Quantitative Tightening (QT) in Europa durchaus möglich
- Die Falken haben die „Pause auf neutralem Niveau“ im Euroraum, also gleichbleibende Leitzinsen, sobald diese bei oder nahe 2% liegen, um zu sehen, ob weitere Erhöhungen nötig sind, bereits ins Visier genommen. Diesen Winter werden die Diskussionen starten. Aber es werden nicht die einzigen sein. Eine quantitative Straffung (Quantitative Tightening, QT) könnte früher auf der Agenda stehen als erwartet. Diese Kombination ist keine gute Nachricht für die schon jetzt nicht besonders stabilen Volkswirtschaften, und zwar unabhängig von den tatsächlichen politischen Entwicklungen.

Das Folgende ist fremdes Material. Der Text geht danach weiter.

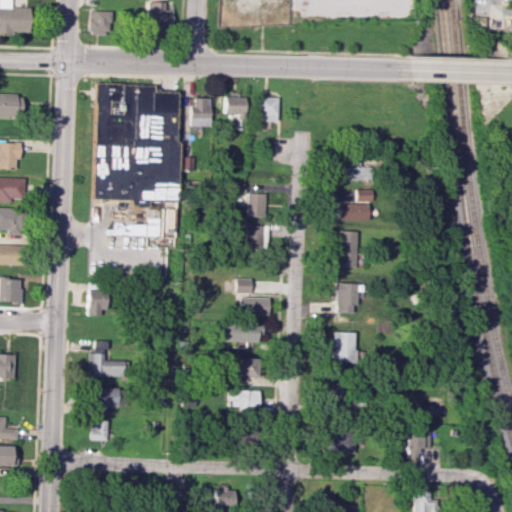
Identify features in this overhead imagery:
building: (154, 15)
building: (13, 17)
building: (96, 22)
road: (179, 24)
road: (192, 30)
road: (260, 39)
road: (25, 47)
road: (130, 47)
road: (193, 49)
road: (305, 53)
road: (454, 58)
road: (510, 60)
road: (177, 61)
road: (433, 69)
road: (51, 75)
road: (139, 75)
building: (9, 104)
building: (229, 104)
building: (263, 108)
building: (196, 112)
building: (131, 142)
building: (131, 143)
building: (8, 154)
road: (45, 166)
building: (349, 167)
park: (495, 173)
building: (9, 188)
building: (360, 194)
building: (252, 204)
railway: (472, 206)
building: (349, 211)
building: (8, 217)
railway: (463, 223)
building: (253, 235)
building: (343, 248)
building: (8, 253)
road: (55, 256)
building: (240, 285)
building: (8, 288)
building: (342, 296)
building: (93, 298)
building: (250, 305)
road: (26, 319)
road: (291, 320)
building: (238, 332)
building: (340, 346)
building: (101, 362)
building: (5, 365)
building: (241, 366)
building: (106, 397)
building: (240, 398)
building: (95, 429)
building: (5, 430)
building: (241, 435)
building: (414, 440)
building: (336, 442)
building: (6, 454)
road: (263, 469)
road: (488, 494)
building: (221, 497)
building: (421, 501)
building: (5, 511)
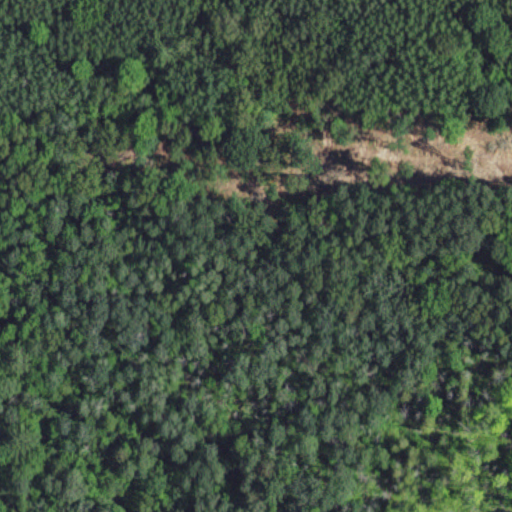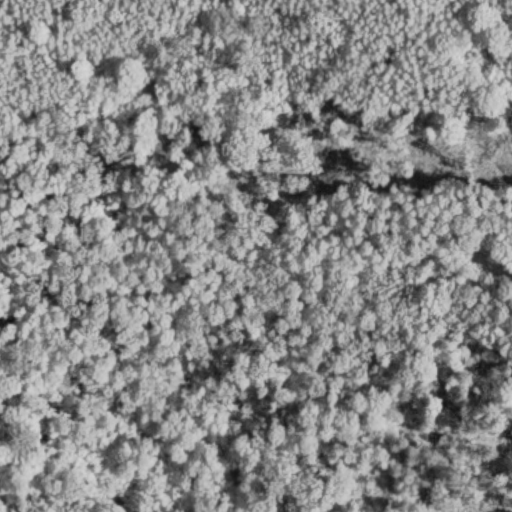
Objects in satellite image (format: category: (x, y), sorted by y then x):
road: (347, 163)
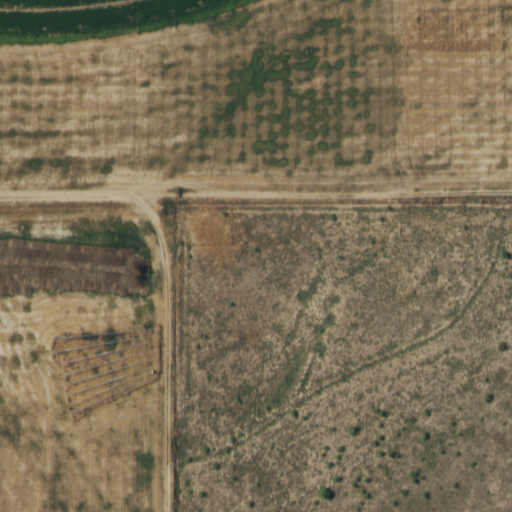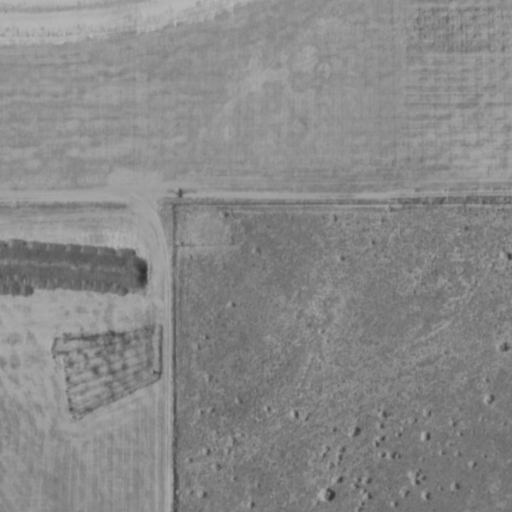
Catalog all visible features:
road: (256, 199)
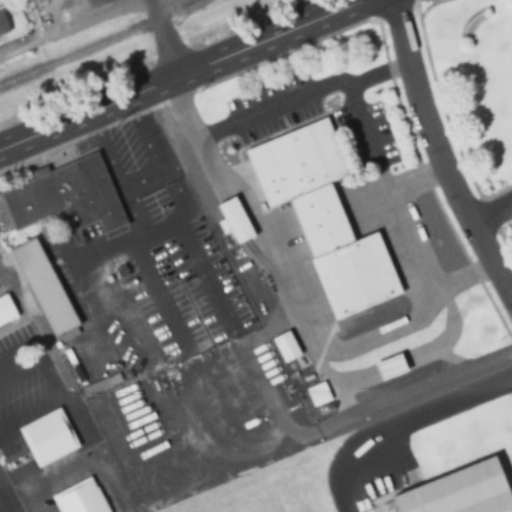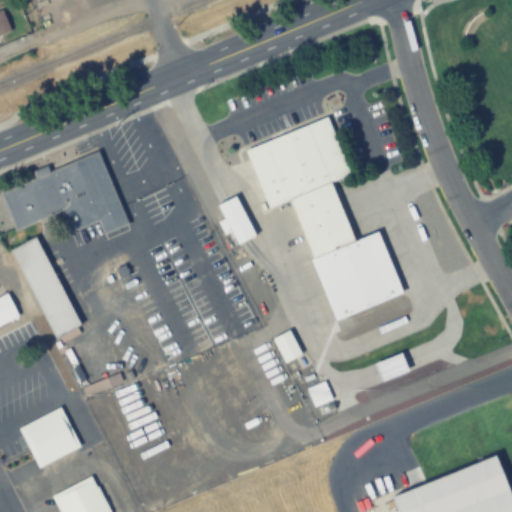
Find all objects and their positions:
building: (3, 27)
road: (166, 36)
railway: (99, 41)
road: (182, 73)
road: (273, 111)
road: (442, 153)
road: (379, 166)
road: (140, 178)
building: (66, 195)
building: (67, 196)
road: (509, 209)
building: (322, 215)
building: (323, 217)
building: (234, 219)
road: (162, 224)
road: (81, 261)
road: (207, 273)
building: (44, 287)
building: (45, 289)
road: (159, 294)
building: (6, 306)
building: (6, 309)
building: (286, 346)
building: (388, 367)
road: (22, 369)
road: (48, 378)
building: (318, 394)
building: (46, 436)
building: (48, 436)
building: (459, 490)
building: (459, 491)
building: (79, 497)
building: (80, 497)
road: (4, 503)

Ihre Leitzinserhöhung um 75 Basispunkte hat die EZB letzte Woche eine „Vorwegnahme“ der Normalisierung ihrer Geldpolitik genannt, sodass sie die Zinsen möglicherweise schon ab jetzt unverändert lässt. Wir gehen davon aus, dass die Falken mehr wollen und es lieber sähen, wenn man es der Fed gleichtun und die Leitzinsen konsequent in den restriktiven Bereich anheben würde, ohne unbedingt auf neutralem Niveau eine Pause einzulegen, um dann zu entscheiden, ob mehr notwendig ist. Dieser Ansatz ist zumindest einmal einfach: Zinsen so lange erhöhen, bis die Inflation wieder bei 2% liegt. Das kann aber gefährlich sein. Die Geldpolitik wirkt immer verzögert. Wenn die EZB heute entscheidet, die Zinsen weiter bis in den restriktiven Bereich anzuheben, geht sie das Risiko ein, unnötigerweise eine Rezession auszulösen – oder vielmehr sie zu verlängern. Da sich die Zielwerte ständig verschieben, gehen wir davon aus, dass dies die nächste Schlacht sein wird, die im EZB-Rat ausgetragen wird. Wann kommt dieser „Moment der Wahrheit“? Irgendwann zwischen Dezember 2022 und März 2023, weil uns Christine Lagarde zwei Monate nach der offiziellen Senkung der Prognosen gesagt hat, dass es zwischen zwei und fünf Sitzungen dauern werde, bis die Leitzinsen da sind, „wo sie sein sollten“. Obgleich sich die EZB-Vorsitzende absichtlich unklar dazu ausgedrückt hat, wie viele Zinserhöhungen in diesem Zeitrahmen stattfinden werden, ist dies angesichts des unsicheren Umfelds, in dem die EZB ihre Entscheidungen treffen muss, eine ehrgeizige Aussage.
Eine weitere wichtige Schlacht wird die um das Quantitative Tightening werden. Auch wenn es, wie Lagarde letzte Woche sagte, noch „zu früh“ für diese Diskussion ist, erfuhr Reuters aus informierten Kreisen, dass QT möglicherweise bereits auf der Oktobersitzung ein Thema sein wird. Weitere Zinserhöhungen und ein unerwartet frühes QT könnten die fragilen Volkswirtschaften im Euroraum zusätzlich belasten, unabhängig von den politischen Entwicklungen in den einzelnen Ländern.
Für die USA erwarten wir, dass die Fed keine weitere „Jumbo-Anhebung“ der Zinsen beschließen und sich am 21. September auf „nur“ 50 Basispunkte beschränken wird. Allerdings war ihre Rhetorik letzte Woche zugegebenermaßen sehr straff. Damit sich die US-Zentralbank am Ende nicht doch noch einmal für 75 Basispunkte entscheidet, muss die Verbraucherpreisinflation im August, die diese Woche veröffentlicht wird, eine klare Sprache sprechen.